Ratings firm Standard & Poor’s has warned the ongoing COVID-19 pandemic is increasingly likely to test the resilience of the insurance industry.
The firm issues an advisory which said it expects that the insurance industry’s robust capital position and limited exposure to loss-affected lines of business will enable most insurers to absorb the impact of financial market volatility and manage the marginal increase in claims. However, there may well be some underwriters and risk centres which feel the impact more than others.
S&P cautioned the rate of infection is accelerating globally and the centre of the pandemic has shifted from China to Europe and the U.S. The World Health Organisation designated the outbreak a pandemic on 11 March. It has therefore forecast that the global economy will be in recession in 2020 as a result.
It added the economic disruption associated with the pandemic, combined with the collapse in oil prices and resultant extreme volatility in the capital markets, will have severe implications for global credit markets.
“That said, average rating across the industry is ‘A’, the highest average rating for any corporate or financial services industry we rate,” said the firm. “As with other investment-grade issuers, we don’t anticipate widespread downgrades across the industry.”
Nevertheless, S&P warned some ratings will be affected. To date, it has downgraded one insurer and placed two insurance ratings on a negative outlook or CreditWatch. In each case, the ratings firm said the implications of COVID-19 had compounded other factors, causing creditworthiness to deteriorate.
S&P added: “The pandemic has had far-reaching implications for the global economy, disrupting supply chains; changing demand for goods, services, and commodities; and, most importantly, causing fundamental changes to the daily lives of people in the affected countries.
“Insurers’ credit worthiness is likely to be more affected by the stress on financial markets than through their insurance risk. The trifecta of unprecedented low or negative interest rates, credit deterioration, and a declining equity market will chip away at insurers’ financial strength, particularly for life insurers, by eroding capital and earnings. If the situation worsens, or lasts for a prolonged period, we expect that these factors will lead to more rating actions.”

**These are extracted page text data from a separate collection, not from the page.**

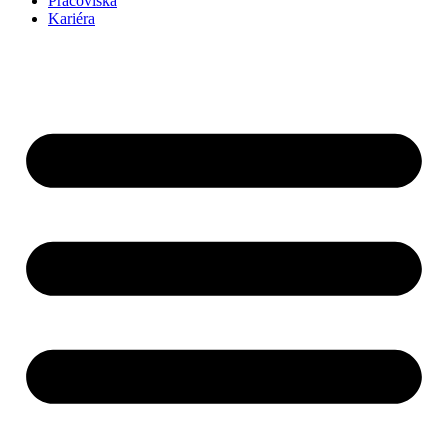
Pracoviská
Kariéra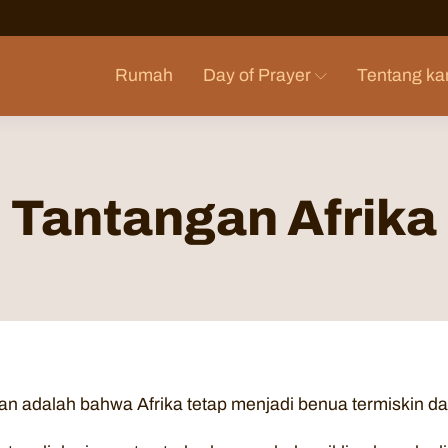
Rumah
Day of Prayer
Tentang ka
Tantangan Afrika
n adalah bahwa Afrika tetap menjadi benua termiskin dan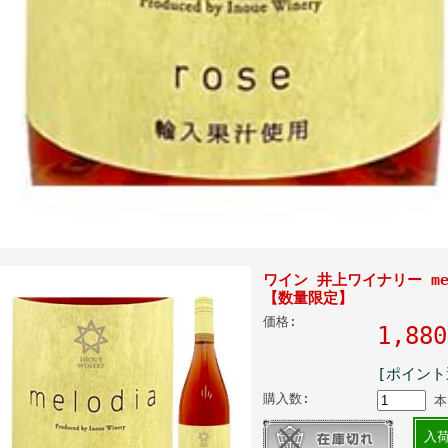
ワイン 井上ワイナリー melo
【数量限定】
価格:
1,8
[ポイント
購入数:
本
入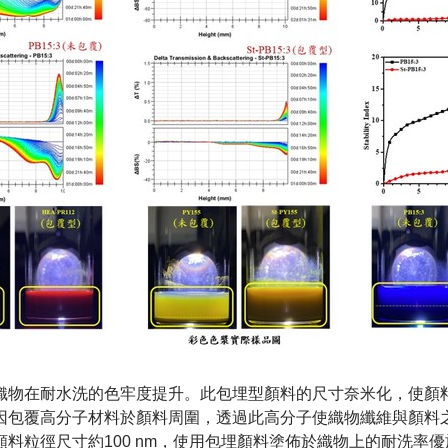
織物在耐水洗的色牢度提升。此包埋型顏料的尺寸奈米化，使顏
因包覆高分子材料於顏料周圍，透過此高分子使織物纖維與顏料
粒徑尺寸約100 nm，使用包埋顏料塗佈於織物上的耐洗率優於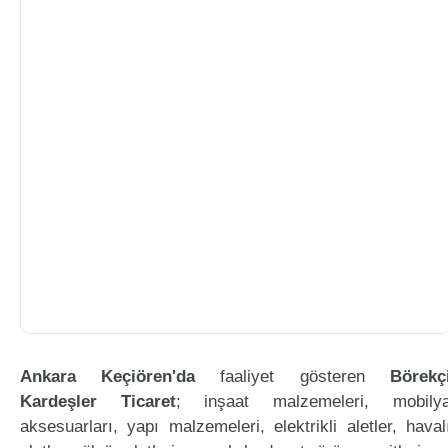
Ankara Keçiören'da
faaliyet gösteren
Börekç
Kardeşler Ticaret
; inşaat malzemeleri, mobily
aksesuarları, yapı malzemeleri, elektrikli aletler, haval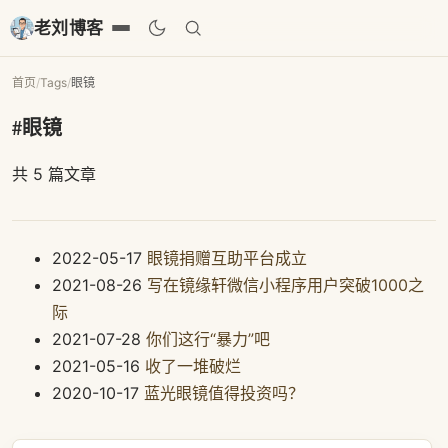
老刘博客
首页
/
Tags
/
眼镜
#眼镜
共 5 篇文章
2022-05-17
眼镜捐赠互助平台成立
2021-08-26
写在镜缘轩微信小程序用户突破1000之
际
2021-07-28
你们这行“暴力”吧
2021-05-16
收了一堆破烂
2020-10-17
蓝光眼镜值得投资吗？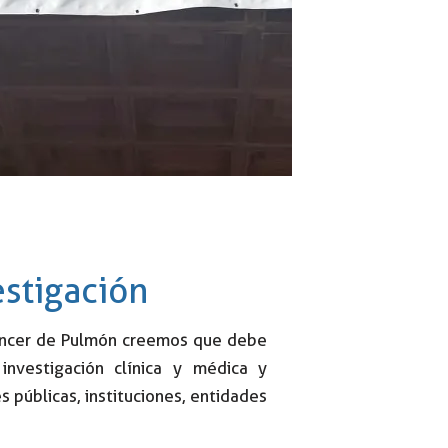
estigación
Cáncer de Pulmón creemos que debe
investigación clínica y médica y
s públicas, instituciones, entidades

The report added that there may well be a bigger impact to risk centres where there is a focus on specialty and face to face meetings.
“The insurance-related risks, such as increased claims and top-line pressures, are less significant risk factors for the industry as a whole,” it said. “That said, specialist writers of loss-affected lines and those dependent on face-to-face sales could experience earnings deterioration or reduced market presence, respectively, as a result of the pandemic.”
However, it added life insurers are more at risk, particularly those with relatively thin capital buffers and significant exposure to financial market volatility through their asset portfolios or product offerings.